# Assignment:
According to the bowel cancer text, how many new cases of bowel cancer are diagnosed in the UK each year?

Dr George Webster, Consultant Gastroenterologist at The Physicians' Clinic, comments on a recent study that highlights the importance of alarm symptoms in bowel cancer:
Bowel cancer is one of the commonest malignancies in the UK, with more than 40,000 new cases diagnosed each year, and a steady increase in the number of people diagnosed over the last 40 years. Treatment has greatly improved over that time, with a higher proportion of affected individuals cured of their disease than ever before. However, the complexity and success of treatment is hugely affected by the stage at which the cancer is diagnosed. This has led to an increased emphasis on trying to diagnose colon cancer at an early stage (at which point complete cure may be expected in > 90% of patients). Individuals with an increased risk of colon cancer (e.g. a family history) or with other concerns (e.g. blood detected in stool, even without symptoms) may be considered for a colon examination (colonoscopy), which may both diagnose small cancers, or more often identify pre-malignant polyps, which can be straightforwardly removed before they might become malignant.

[Stored data entries]
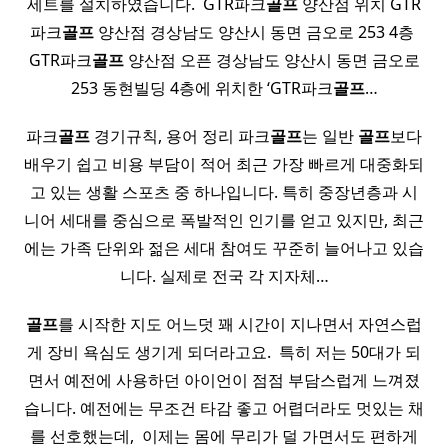
세트를 설치하였습니다. ​ GTR파크
골프
양산점 위치 GTR
파크
골프
양산점 경상남도 양산시 동면 금오로 253 4층 ​
GTR파크
골프
양산점 오픈 경상남도 양산시 동면 금오로
253 동현빌딩 4층에 위치한 ‘GTR파크
골프
…
파크
골프
경기규칙, 용어 정리 파크
골프
는 일반
골프
보다
배우기 쉽고 비용 부담이 적어 최근 가장 빠르게 대중화되
고 있는 생활 스포츠 중 하나입니다. 특히 중장년층과 시
니어 세대를 중심으로 폭발적인 인기를 얻고 있지만, 최근
에는 가족 단위와 젊은 세대 참여도 꾸준히 늘어나고 있습
니다. 실제로 전국 각 지자체…
골프
를 시작한 지도 어느덧 꽤 시간이 지나면서 자연스럽
게 장비 욕심도 생기게 되더라고요. ​ 특히 저는 50대가 되
면서 예전에 사용하던 아이언이 점점 부담스럽게 느껴졌
습니다. 예전에는 무조건 타감 좋고 어렵더라도 멋있는 채
를 선호했는데, ​ 이제는 몸에 무리가 덜 가면서도 편하게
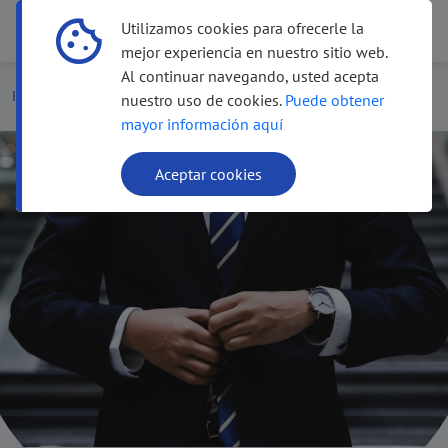
Utilizamos cookies para ofrecerle la
Menú
Menú
mejor experiencia en nuestro sitio web.
Al continuar navegando, usted acepta
Inicio
Inversionistas
nuestro uso de cookies.
Puede obtener
mayor información aquí
Aceptar cookies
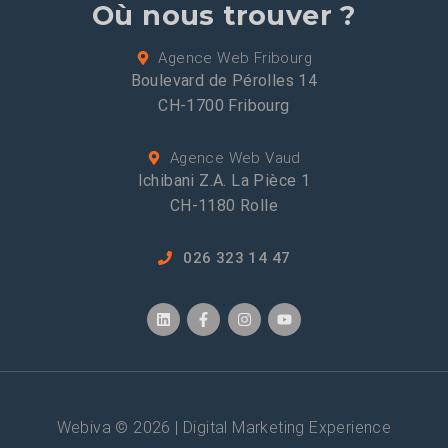
Où nous trouver ?
Agence Web Fribourg
Boulevard de Pérolles 14
CH-1700 Fribourg
Agence Web Vaud
Ichibani Z.A. La Pièce 1
CH-1180 Rolle
026 323 14 47
Webiva © 2026 | Digital Marketing Experience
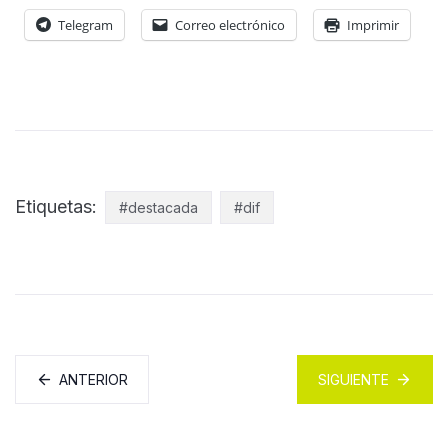
Telegram
Correo electrónico
Imprimir
Etiquetas:
#destacada
#dif
ANTERIOR
SIGUIENTE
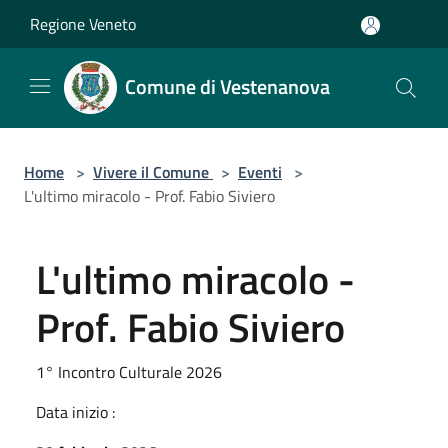
Salta al contenuto principale
Regione Veneto
Comune di Vestenanova
Home
>
Vivere il Comune
>
Eventi
>
L'ultimo miracolo - Prof. Fabio Siviero
L'ultimo miracolo -
Prof. Fabio Siviero
1° Incontro Culturale 2026
Data inizio :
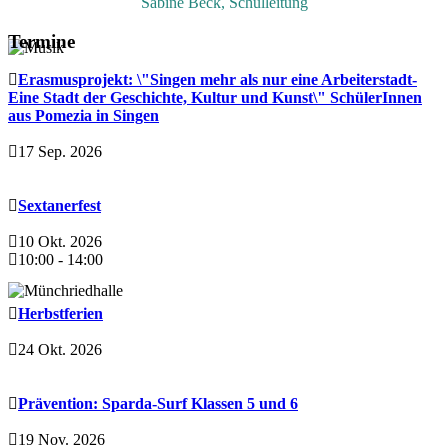
Sabine Beck, Schulleitung
Termine
Erasmusprojekt: \"Singen mehr als nur eine Arbeiterstadt-
Eine Stadt der Geschichte, Kultur und Kunst\" SchülerInnen
aus Pomezia in Singen
17 Sep. 2026
Sextanerfest
10 Okt. 2026
10:00
-
14:00
Herbstferien
24 Okt. 2026
Prävention: Sparda-Surf Klassen 5 und 6
19 Nov. 2026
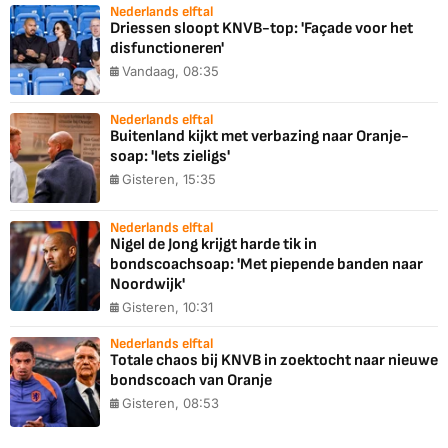
Nederlands elftal
Driessen sloopt KNVB-top: 'Façade voor het
disfunctioneren'
Vandaag, 08:35
Nederlands elftal
Buitenland kijkt met verbazing naar Oranje-
soap: 'Iets zieligs'
Gisteren, 15:35
Nederlands elftal
Nigel de Jong krijgt harde tik in
bondscoachsoap: 'Met piepende banden naar
Noordwijk'
Gisteren, 10:31
Nederlands elftal
Totale chaos bij KNVB in zoektocht naar nieuwe
bondscoach van Oranje
Gisteren, 08:53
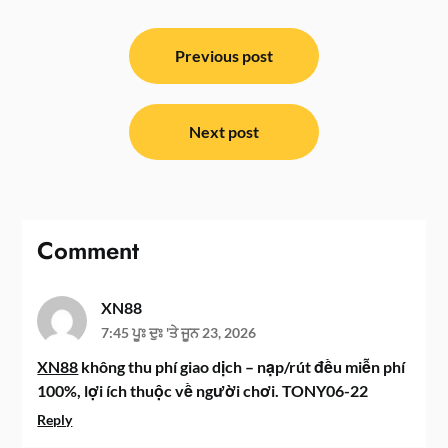
ਸੰਪਾਦਨਾ
ਨੈਵੀਗੇਸ਼ਨ
Previous post
Next post
Comment
XN88
7:45 ਪੂਃ ਦੁਃ 'ਤੇ ਜੂਨ 23, 2026
XN88
không thu phí giao dịch – nạp/rút đều miễn phí
100%, lợi ích thuộc về người chơi. TONY06-22
Reply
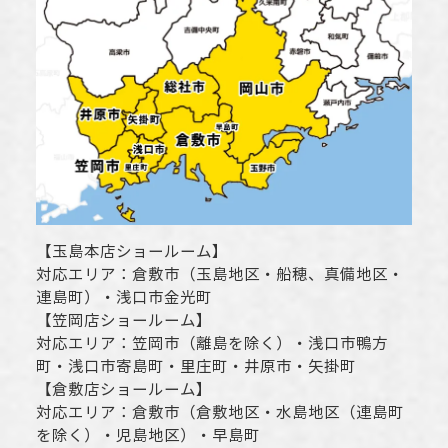
【
玉島本店ショールーム
】
対応エリア：
倉敷市
（玉島地区・船穂、真備地区・
連島町）・
浅口市
金光町
【
笠岡店ショールーム
】
対応エリア：
笠岡市（離島を除く）
・
浅口市
鴨方
町・
浅口市
寄島町・里庄町・
井原市
・矢掛町
【
倉敷店ショールーム
】
対応エリア：
倉敷市
（倉敷地区・水島地区（連島町
を除く）・児島地区）・早島町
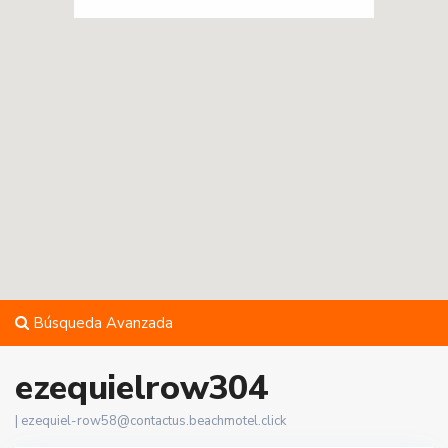
Búsqueda Avanzada
ezequielrow304
|
ezequiel-row58@contactus.beachmotel.click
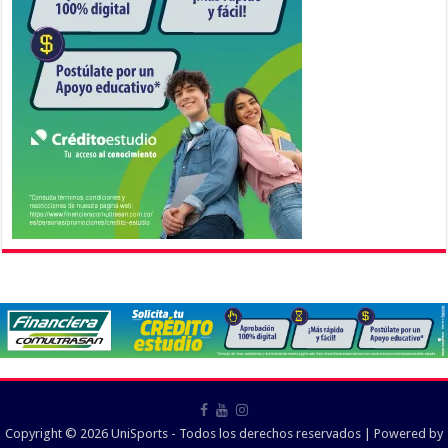
Copyright © 2026 UniSports - Todos los derechos reservados | Powered by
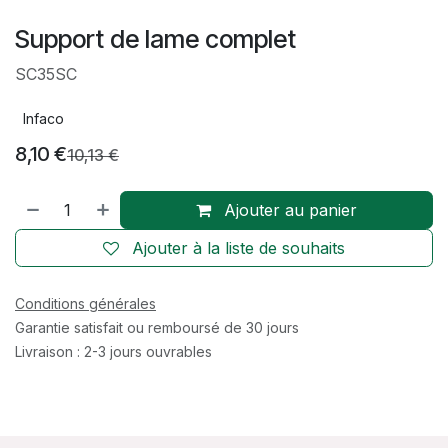
Support de lame complet
SC35SC
Infaco
8,10
€
10,13
€
Ajouter au panier
Ajouter à la liste de souhaits
Conditions générales
Garantie satisfait ou remboursé de 30 jours
Livraison : 2-3 jours ouvrables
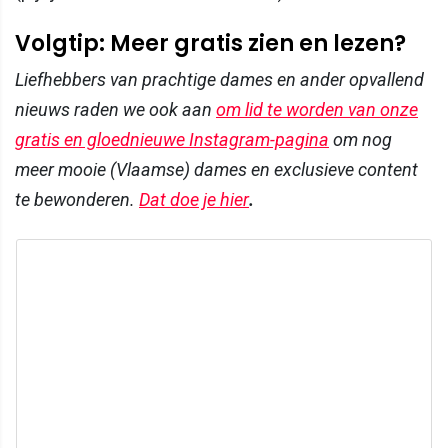
Volgtip: Meer gratis zien en lezen?
Liefhebbers van prachtige dames en ander opvallend
nieuws raden we ook aan
om lid te worden van onze
gratis en gloednieuwe Instagram-pagina
om nog
meer mooie (Vlaamse) dames en exclusieve content
te bewonderen.
Dat doe je hier
.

# Solved exercise:
More than 40,000.